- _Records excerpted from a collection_

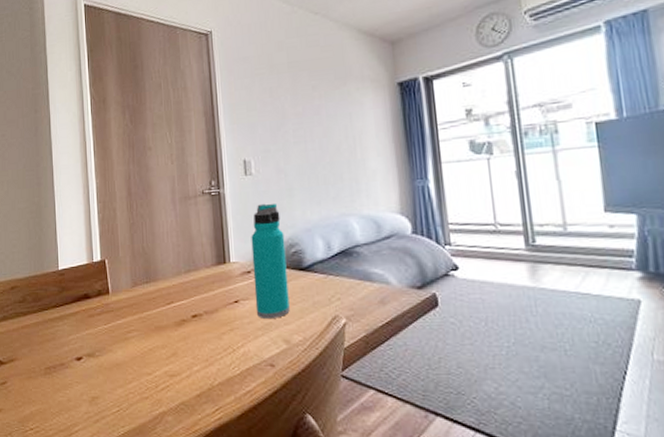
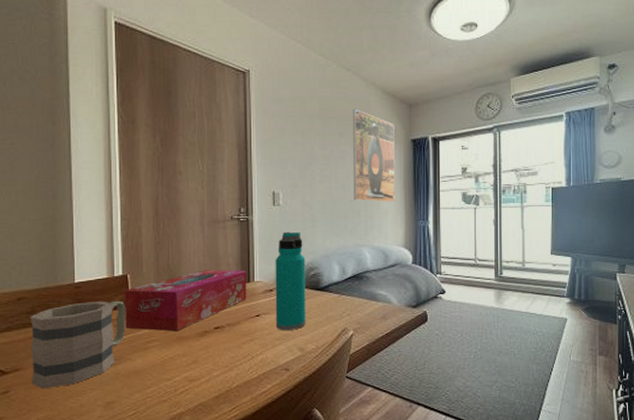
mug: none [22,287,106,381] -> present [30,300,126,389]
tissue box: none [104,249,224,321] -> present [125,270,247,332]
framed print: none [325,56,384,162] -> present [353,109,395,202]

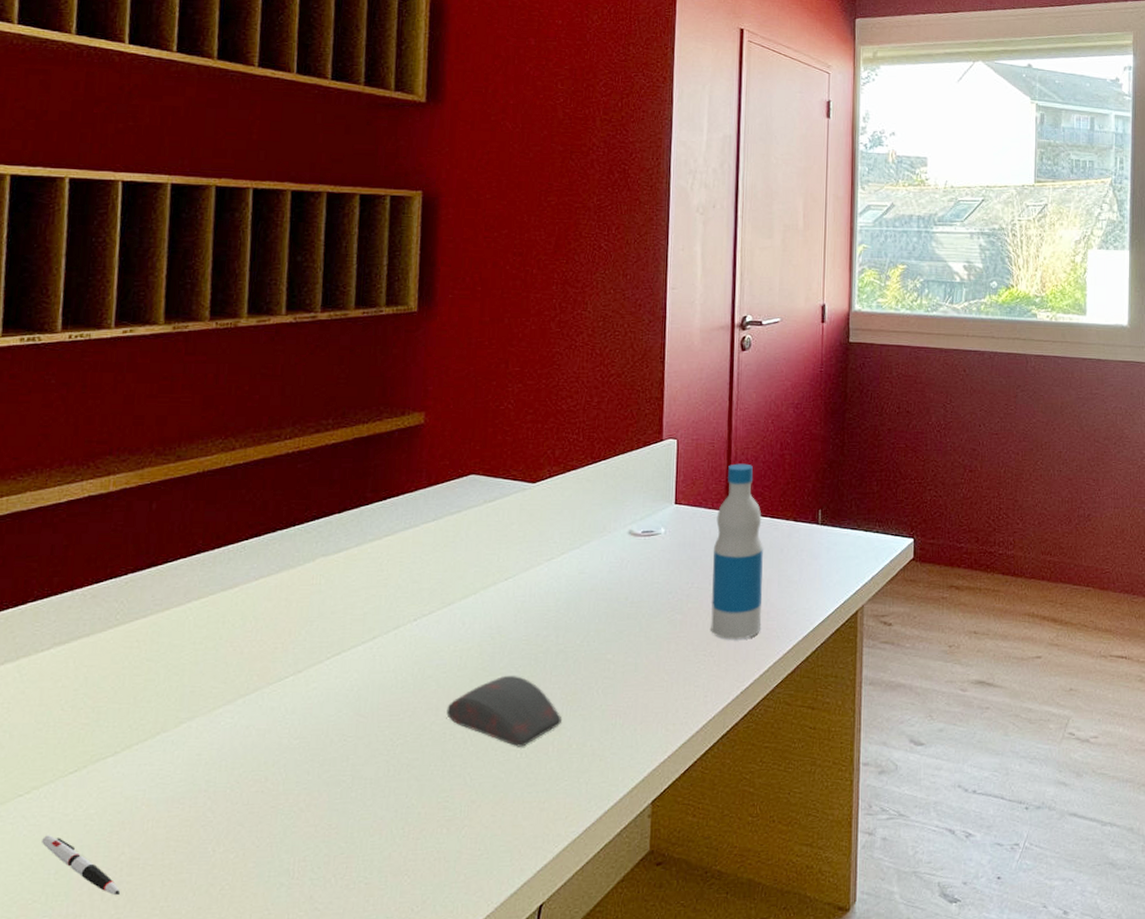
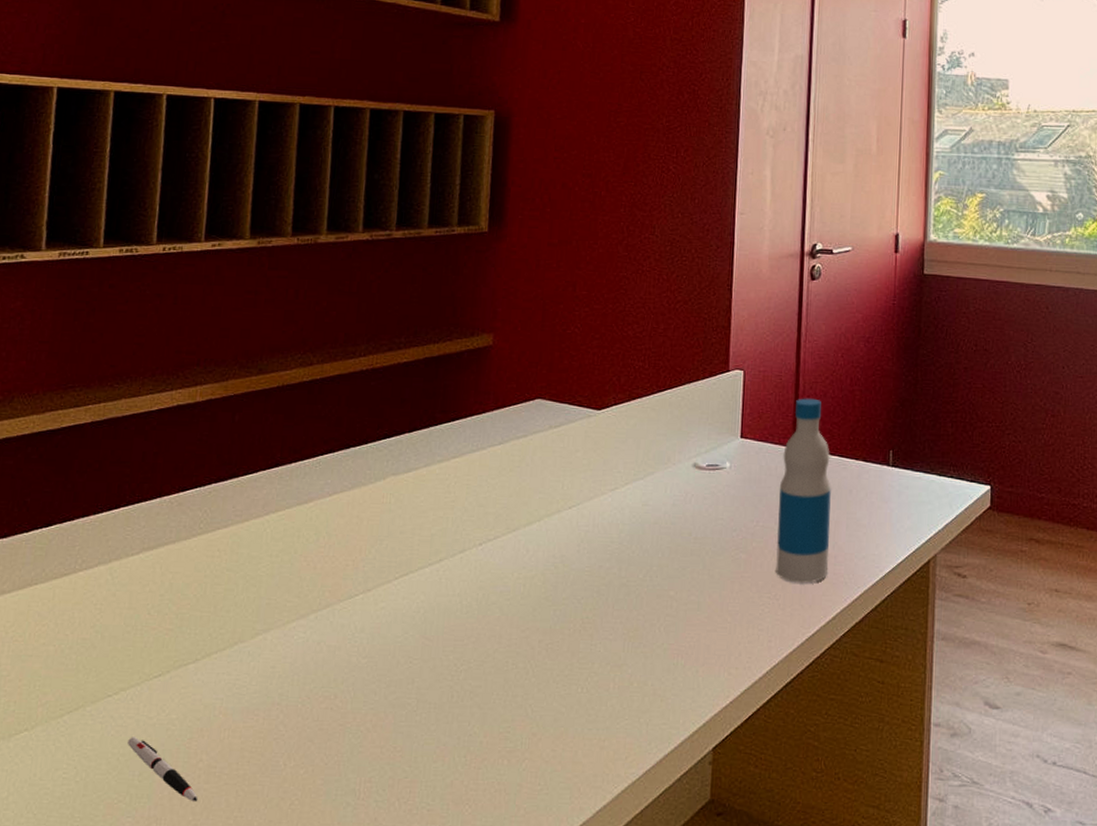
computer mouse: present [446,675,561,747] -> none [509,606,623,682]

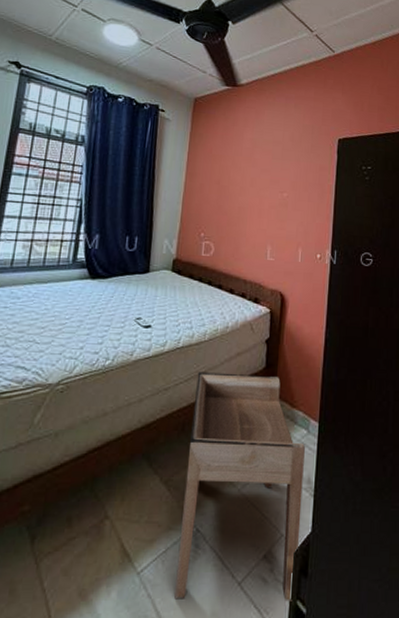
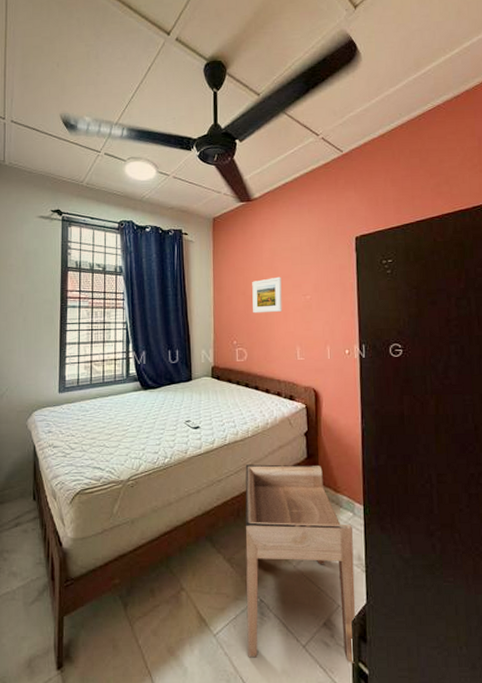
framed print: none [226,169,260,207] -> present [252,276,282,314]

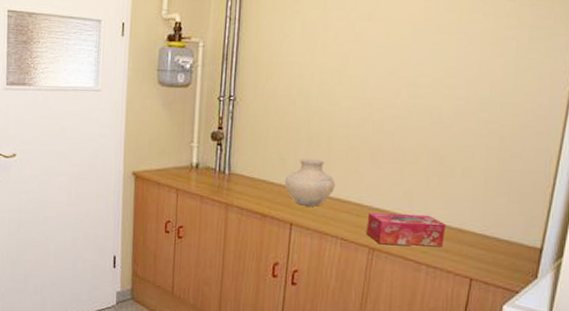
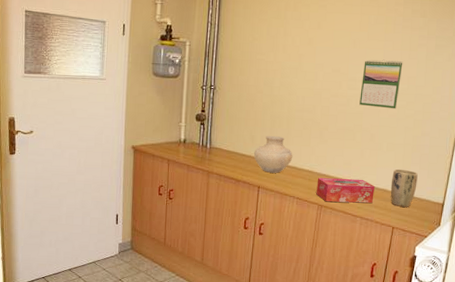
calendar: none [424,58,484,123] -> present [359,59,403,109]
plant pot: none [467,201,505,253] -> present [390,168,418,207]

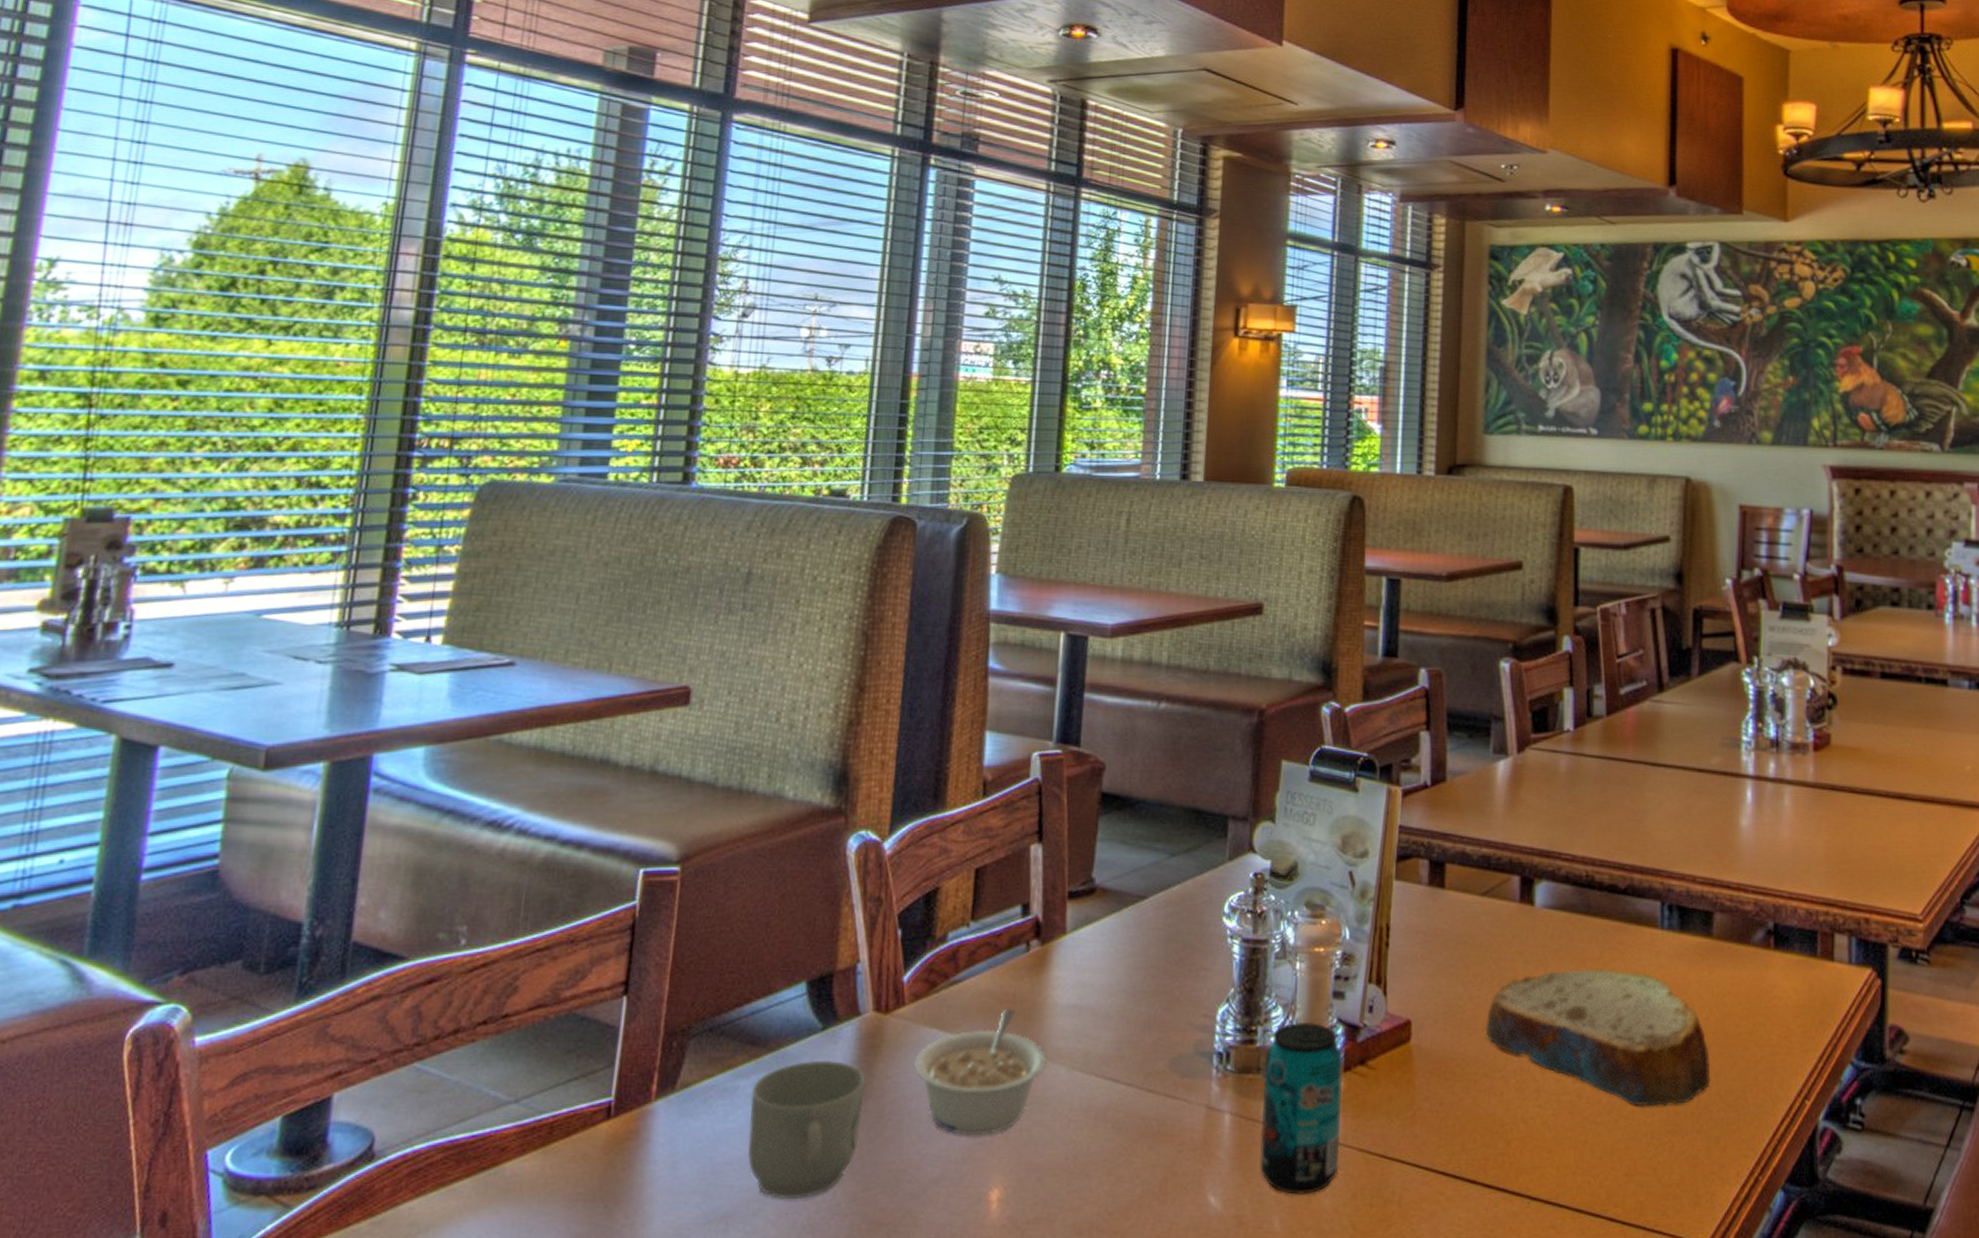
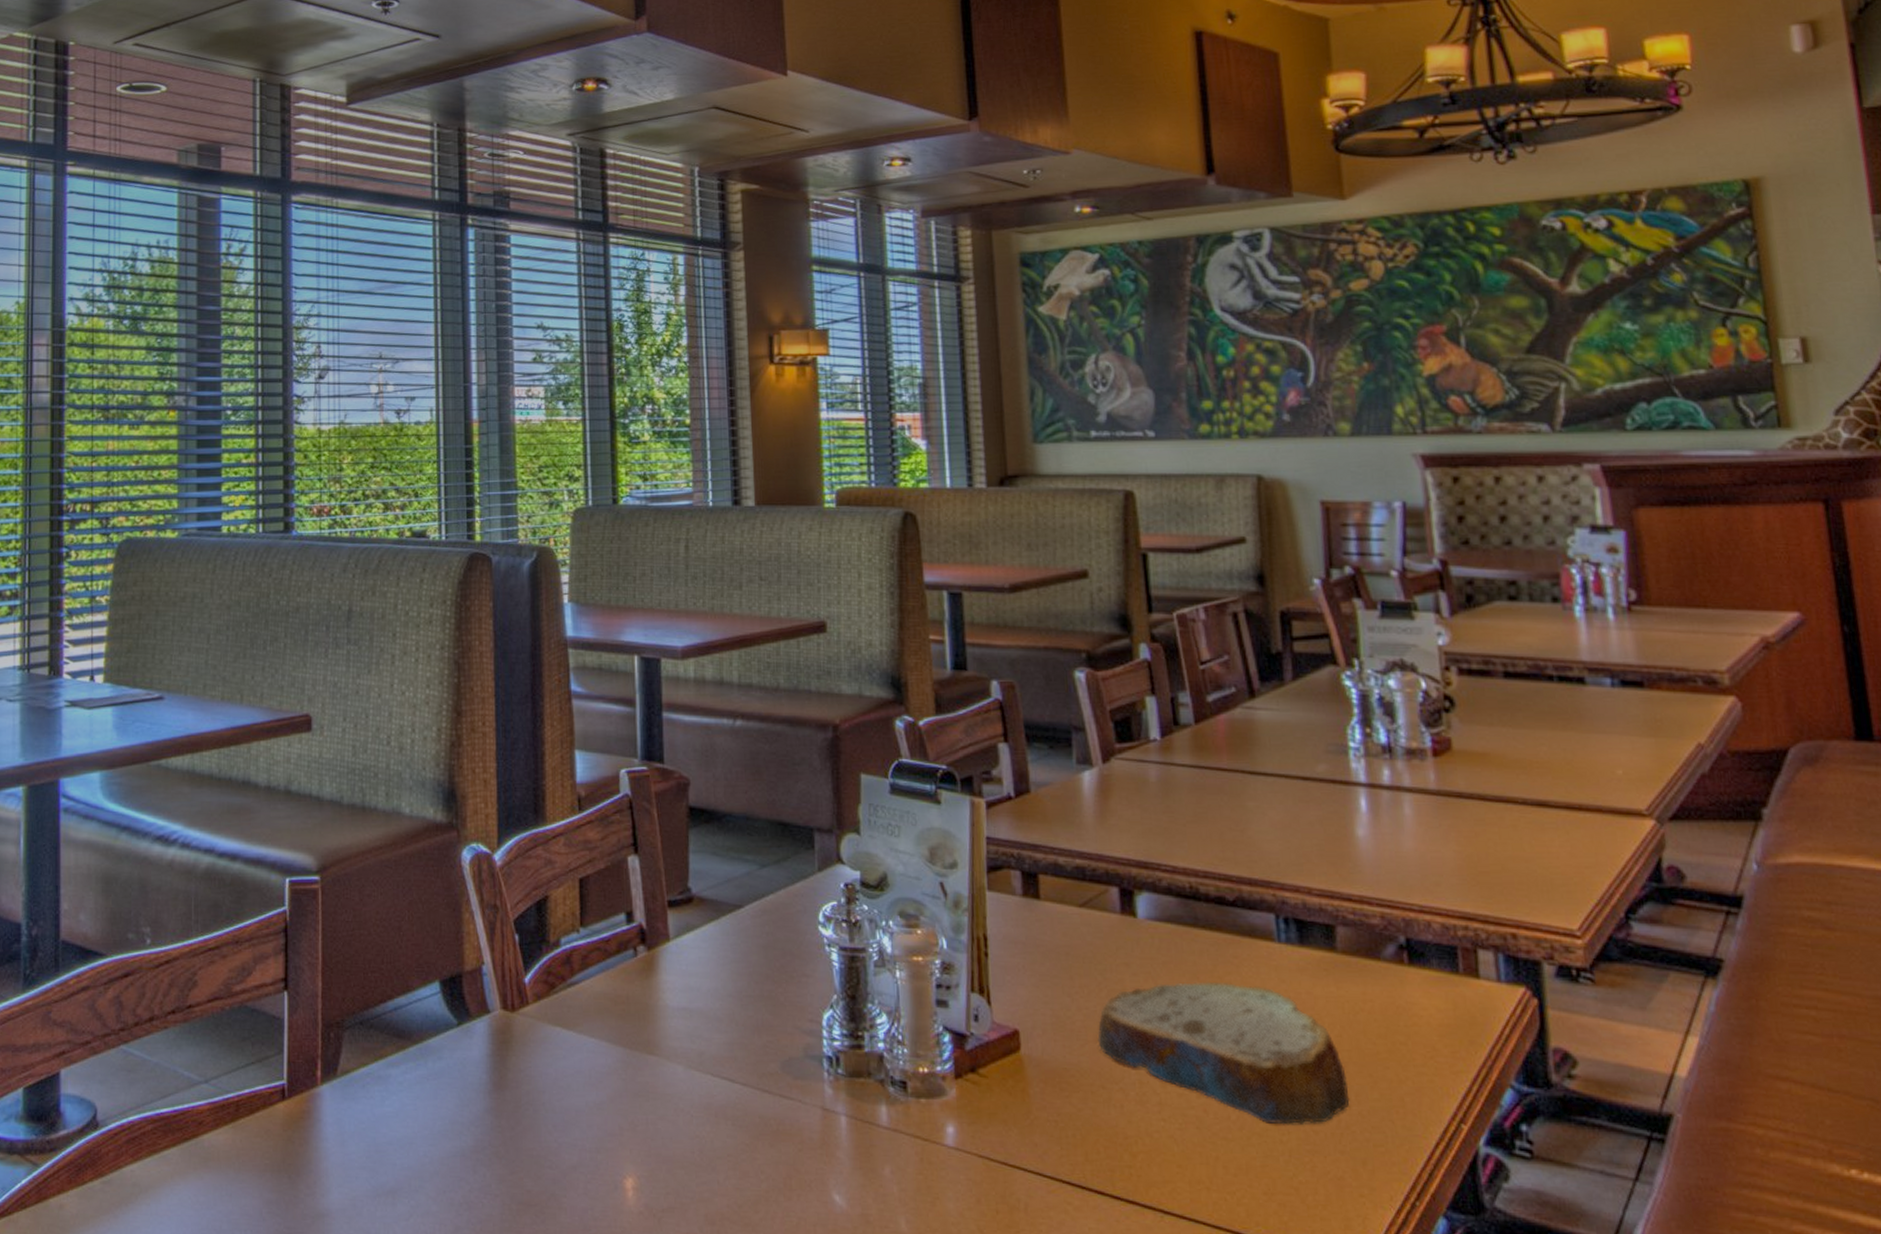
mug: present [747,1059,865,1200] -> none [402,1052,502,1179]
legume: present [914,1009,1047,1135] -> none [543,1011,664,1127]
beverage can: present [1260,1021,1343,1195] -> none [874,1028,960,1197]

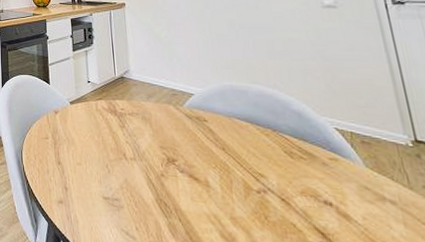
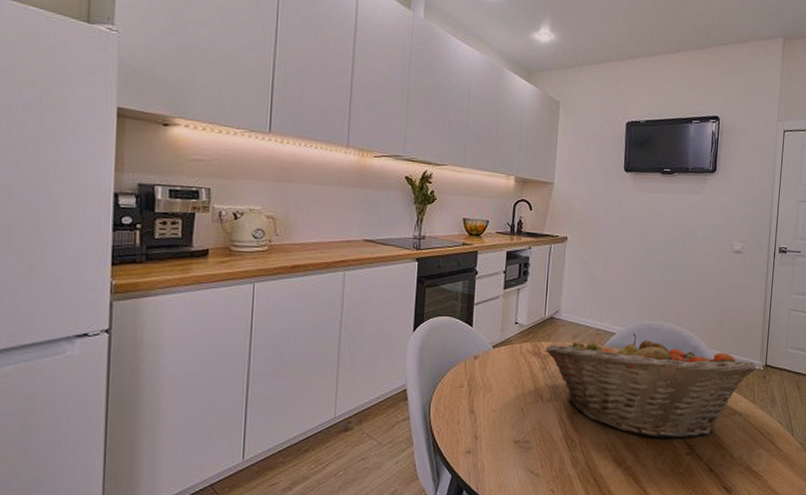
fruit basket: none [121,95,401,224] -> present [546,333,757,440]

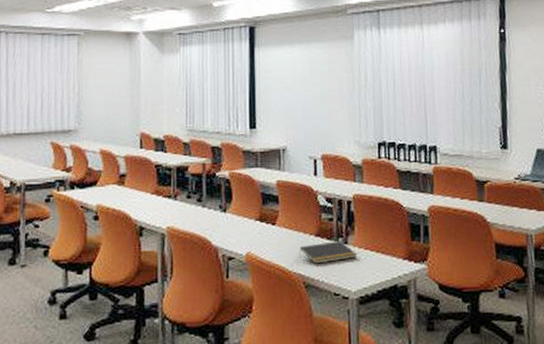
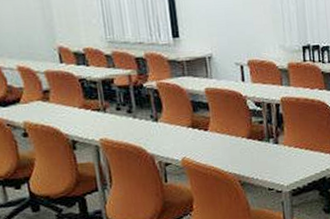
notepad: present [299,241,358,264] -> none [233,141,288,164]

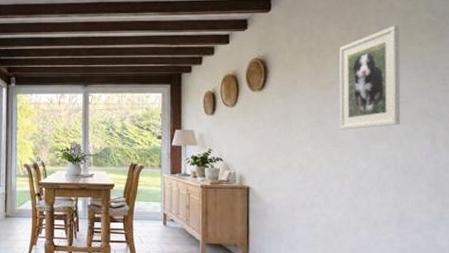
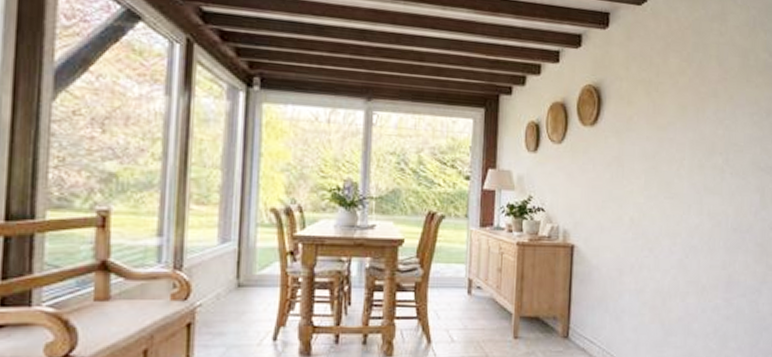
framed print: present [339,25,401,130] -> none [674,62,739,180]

- _Directions_
Output exactly and only the lines from the line containing "framed print: none [325,56,384,162]" to the end of the entries, both included, and omit every picture.

- _Reply_
framed print: none [325,56,384,162] -> present [353,109,395,202]

computer mouse: present [446,675,561,747] -> none [509,606,623,682]

framed print: none [226,169,260,207] -> present [252,276,282,314]

calendar: none [424,58,484,123] -> present [359,59,403,109]
plant pot: none [467,201,505,253] -> present [390,168,418,207]

mug: present [747,1059,865,1200] -> none [402,1052,502,1179]
legume: present [914,1009,1047,1135] -> none [543,1011,664,1127]
beverage can: present [1260,1021,1343,1195] -> none [874,1028,960,1197]

fruit basket: none [121,95,401,224] -> present [546,333,757,440]

notepad: present [299,241,358,264] -> none [233,141,288,164]

framed print: present [339,25,401,130] -> none [674,62,739,180]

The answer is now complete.